Given the often-onerous peripheral costs of conventional energy sources, renewable energy becomes that much more attractive to miners. Viable solutions usually combine intermittent renewables like micro-hydro, solar, and wind with complementary conventional energy.  Finally, the development of renewable energy generation is a strong asset for improving a company’s reputation by delivering reliable electricity to the local communities with minimal environmental impact, which pleases the national voter.


In recent years, several mines have increased the contribution of renewable energy in their supply mix. B2Gold Corp and Caterpillar recently partnered to develop 7 MW of solar power at the Otjikoto Mine in Namibia where photovoltaic solar modules will reduce reliance on heavy fuel oil currently powering the mining facility.

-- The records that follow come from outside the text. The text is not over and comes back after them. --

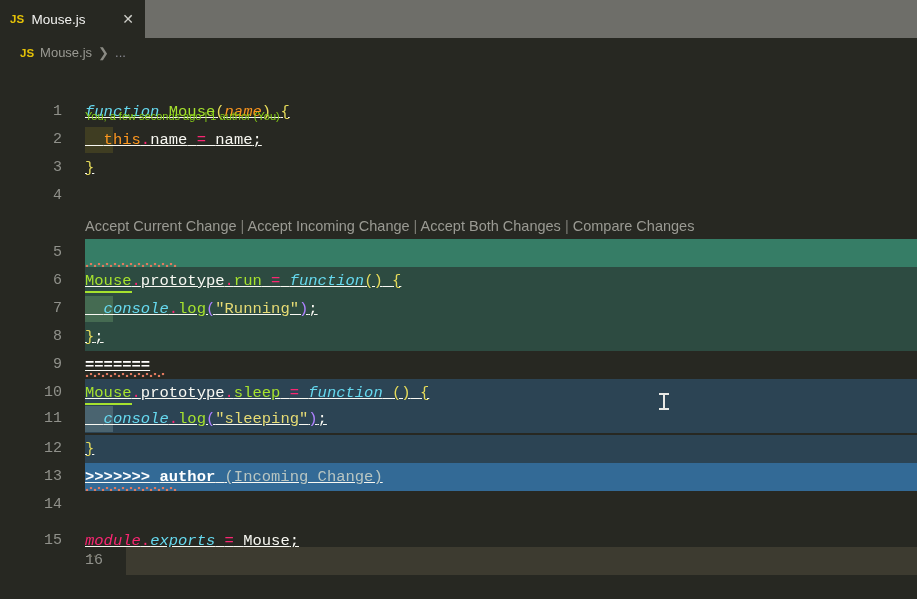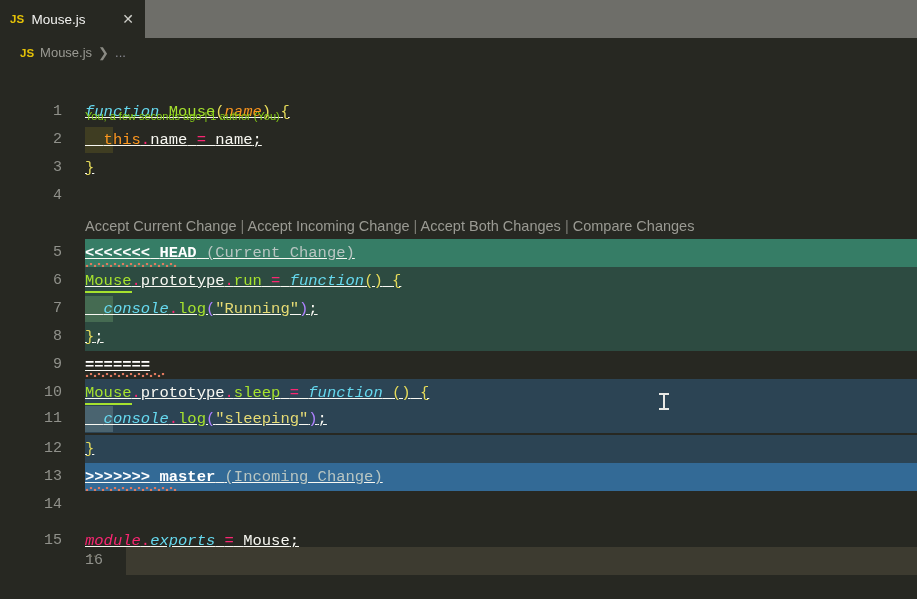--- a/index.html
+++ b/index.html
@@ -182,7 +182,6 @@
     <div class="row" style="top:172px;">
       <div class="rowbg" style="background:#367d66;"></div>
       <span class="lineno">5</span>
-      <span class="code"><span class="t-marker">&lt;&lt;&lt;&lt;&lt;&lt;&lt;</span> <span class="t-ref">HEAD</span> <span class="t-note">(Current Change)</span></span>
       <span class="squiggle" style="left:85px; width:92px; bottom:0px;"></span>
     </div>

In Chile, a thermosolar plant in G. Mistral mine replaced 80% of diesel consumption while Antofagasta Minerals’ Los Pelambres copper mine receives 20% of its power from 50 wind turbines.

Q: What about potential cross border jurisdictions for mining projects and how long may it take to resolve them?

A mining concession that straddles a border, particularly an international one, either benefits from diversified risk or more likely is saddled with twice the license to operate risks.  If a miner can design his operation such that it can operate autonomously on either side of a border, then the miner can abandon either jurisdiction if the host country proves too risky.  But most mining operations are not prepared to underwrite redundant infrastructure on both sides of the border and operate a less efficient project in the process.  Instead, most miners tend to rely on the simultaneous support of both jurisdictions for their project to operate.

Pascua-Lama, which borders both Argentina and Chile, demonstrates the risks and costs of building support in two different countries operating under unique political structures and dynamics.  The project has served as a warning to most miners to avoid concessions that straddle international borders.

Q: Unions and some antimining NGOs share information and practices among themselves faster and more fluidly than mining companies.  Should miners be more collaborative and how can they better share information and lessons learned?

While anti-mining interests have strengthened their organization and collaborative structures through online communities and social media, mining companies continue to operate in an isolated fashion, sharing in only informal methods their concerns with other miners.  When mining companies do unify, as they did following the election of Humala in Peru, who had threatened to raise mining taxes, then industry collaboration can be very effective.  But under most circumstances, mining companies choose to fight their risk battles alone.   Miners guard very closely their reputation and go to great lengths to keep secret the fact that their mine may face larger risks than investors anticipate.  The ability to raise capital and sustain share price is at the very heart of a miner’s survivability.  Hence sharing one’s vulnerabilities with other miners is frowned upon.  None-the-less, mining associations and other collaborative bodies bring negotiating power to the industry and are useful vehicles for protecting miner interests as well as pooling industry monies to improve mining’s reputation.

As you have seen in our webinar, part of our mission and vocation at AMI is to inform our mining clients of industry best practices based upon discreet interviews with other miners facing similar risks.

The mining sector suffers today from a lack of communication both among themselves but also with local stakeholders and national social and political actors. This silence strengthens the misunderstanding and ignorance exploited by opponents of mining including criminal organizations, unregulated miners, corrupt politicians and misguided NGOs, among others.